### 作業内容:
1. 日本の選挙活動についての文章に出てくる、候補者がSNSで食べたと報告する食べ物をすべて挙げてください。
2. エントリーの先頭から「Answer: (C)」を含む行までを、両端を含めて番号付きリストとして示してください。空行と画像は除いてください。

━━━━━ 提供された抜粋 ━━━━━

「庶民」を訴える日本の選挙活動 インド人から見ると?

 

あすは決戦の日。
第50回衆議院選挙が行われるまであと24時間を切ったから、いま日本中で候補者たちがラストスパートをかけている。
選挙活動になると、ネット上に大量の「即席庶民」が登場する。
候補者は選挙活動の途中、タスキをかけた姿で「コンビニでお弁当を買って食べました」、「きょうのお昼は(有名チェーン店の)牛丼です」、「美味しいラーメンをいただきました」といった報告をSNSで熱心にする。

いつもは高級料亭で食事をしていても(たぶん)、いまはそれを我慢して、一般人と同じ地平に立つ。「欲しがりません勝つまでは」の精神がまだあるのだ。しかし、ネットの反応を見ると、この「庶民アピール」にあざとさを感じ、批判する人はとても多い。

━━━━━ 提供エントリー ━━━━━

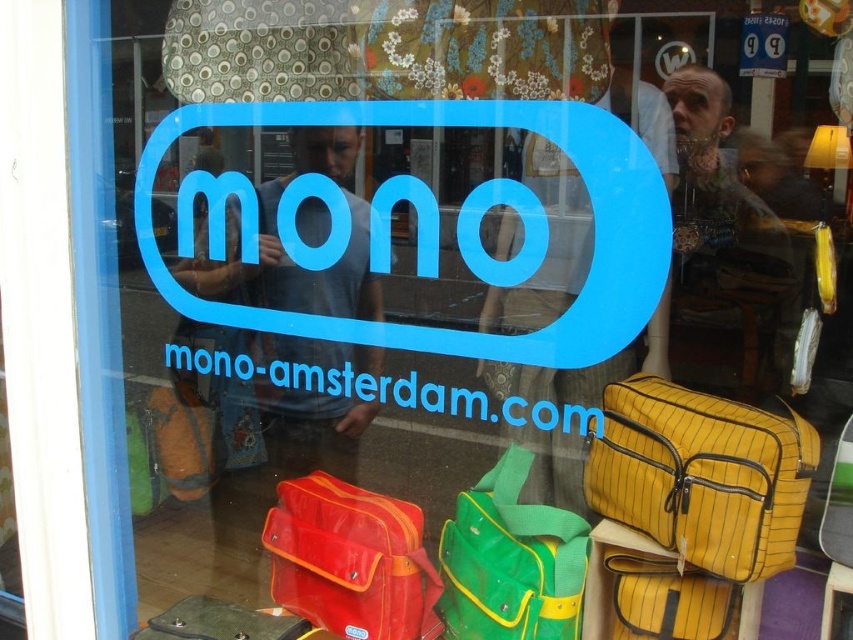
Question: Considering the real-world distances, which object is farthest from the green fabric bag at center?

Choices:
 (A) matte black bag at lower left
 (B) matte red bag at center
 (C) yellow striped fabric bag at lower right
 (D) yellow striped bag at center

Answer: (A)

Question: Estimate the real-world distances between objects in this image. Which object is farther from the green fabric bag at center?

Choices:
 (A) matte red bag at center
 (B) yellow striped bag at center
 (C) yellow striped fabric bag at lower right

Answer: (C)

Question: Is green fabric bag at center to the right of yellow striped bag at center from the viewer's perspective?

Choices:
 (A) yes
 (B) no

Answer: (B)

Question: Is yellow striped fabric bag at lower right smaller than matte black bag at lower left?

Choices:
 (A) yes
 (B) no

Answer: (B)

Question: Among these objects, which one is farthest from the camera?

Choices:
 (A) matte black bag at lower left
 (B) yellow striped bag at center
 (C) matte red bag at center

Answer: (A)

Question: Can you confirm if green fabric bag at center is bigger than matte black bag at lower left?

Choices:
 (A) yes
 (B) no

Answer: (A)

━━━━━

### 解答:
1.
- コンビニで買ったお弁当
- 有名チェーン店の牛丼
- ラーメン

2.
1. Question: Considering the real-world distances, which object is farthest from the green fabric bag at center?
2. Choices:
3.  (A) matte black bag at lower left
4.  (B) matte red bag at center
5.  (C) yellow striped fabric bag at lower right
6.  (D) yellow striped bag at center
7. Answer: (A)
8. Question: Estimate the real-world distances between objects in this image. Which object is farther from the green fabric bag at center?
9. Choices:
10.  (A) matte red bag at center
11.  (B) yellow striped bag at center
12.  (C) yellow striped fabric bag at lower right
13. Answer: (C)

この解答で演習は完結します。